| Task goal |
Rewrite the data below as a numbered list with one item per line. Omit blank lines and leave the pictures out of your answer.

==== Recorded information ====

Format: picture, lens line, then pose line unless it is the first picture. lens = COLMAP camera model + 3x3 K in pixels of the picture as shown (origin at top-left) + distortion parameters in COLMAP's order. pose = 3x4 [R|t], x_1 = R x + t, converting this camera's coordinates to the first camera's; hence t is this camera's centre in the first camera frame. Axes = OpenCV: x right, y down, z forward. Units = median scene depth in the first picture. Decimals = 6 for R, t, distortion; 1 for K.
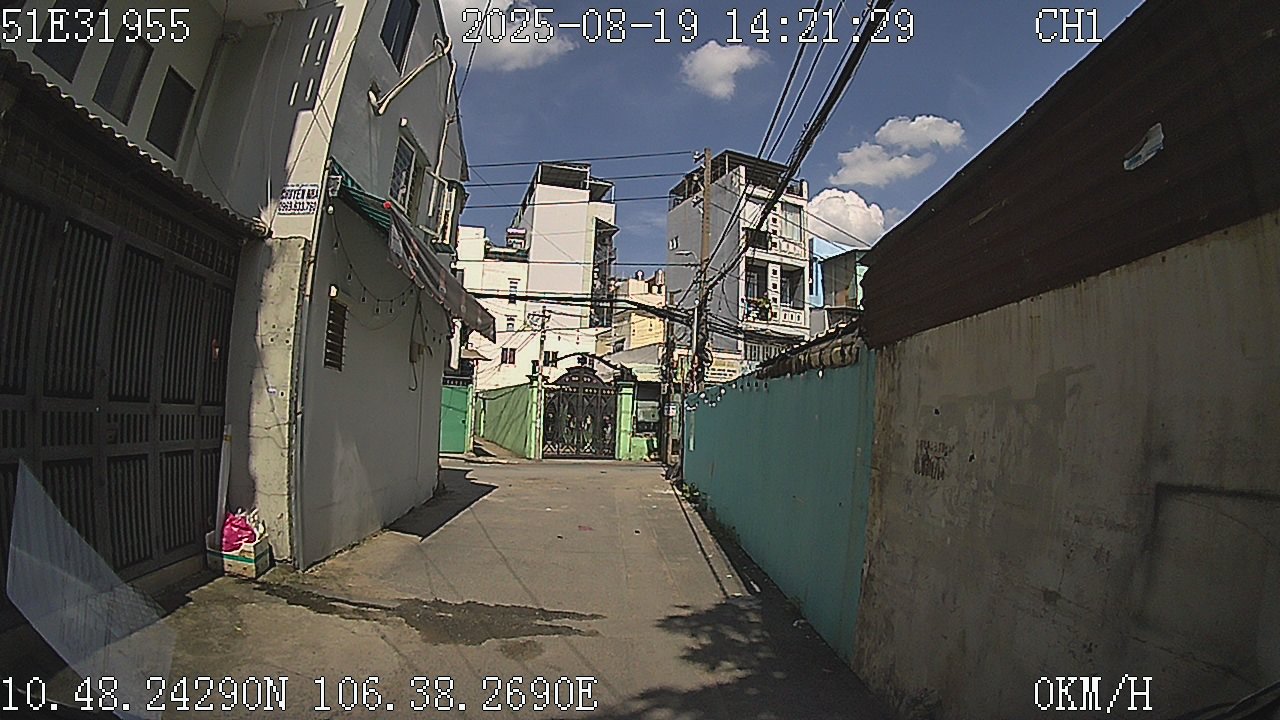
lens RADIAL K [[652.0, 0, 640.0], [0, 652.0, 360.0], [0, 0, 1]] dist [-0.156114, 0.000351]
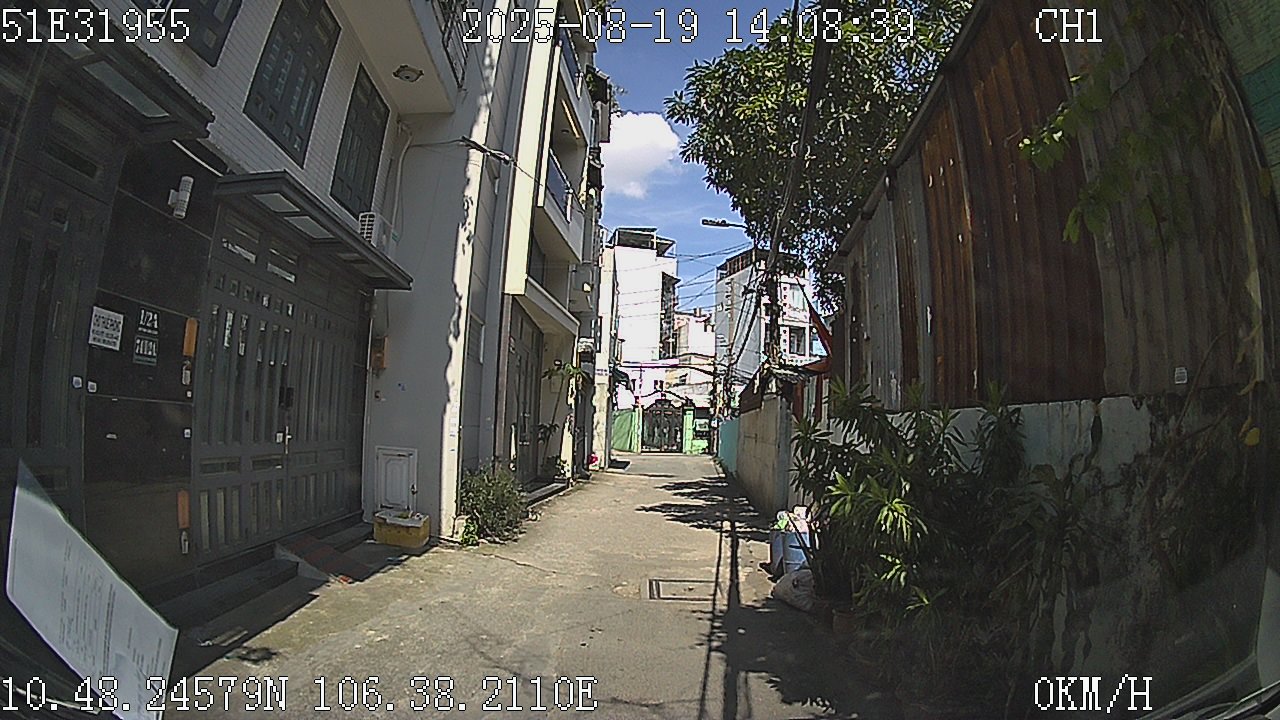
lens RADIAL K [[652.0, 0, 640.0], [0, 652.0, 360.0], [0, 0, 1]] dist [-0.156114, 0.000351]
pose [[0.995537, -0.018171, -0.092603, 0.008553], [0.016613, 0.999708, -0.017564, -0.048301], [0.092895, 0.015948, 0.995548, -0.546666]]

====

| Response to this exercise |
1. Format: picture, lens line, then pose line unless it is the first picture. lens = COLMAP camera model + 3x3 K in pixels of the picture as shown (origin at top-left) + distortion parameters in COLMAP's order. pose = 3x4 [R|t], x_1 = R x + t, converting this camera's coordinates to the first camera's; hence t is this camera's centre in the first camera frame. Axes = OpenCV: x right, y down, z forward. Units = median scene depth in the first picture. Decimals = 6 for R, t, distortion; 1 for K.
2. lens RADIAL K [[652.0, 0, 640.0], [0, 652.0, 360.0], [0, 0, 1]] dist [-0.156114, 0.000351]
3. lens RADIAL K [[652.0, 0, 640.0], [0, 652.0, 360.0], [0, 0, 1]] dist [-0.156114, 0.000351]
4. pose [[0.995537, -0.018171, -0.092603, 0.008553], [0.016613, 0.999708, -0.017564, -0.048301], [0.092895, 0.015948, 0.995548, -0.546666]]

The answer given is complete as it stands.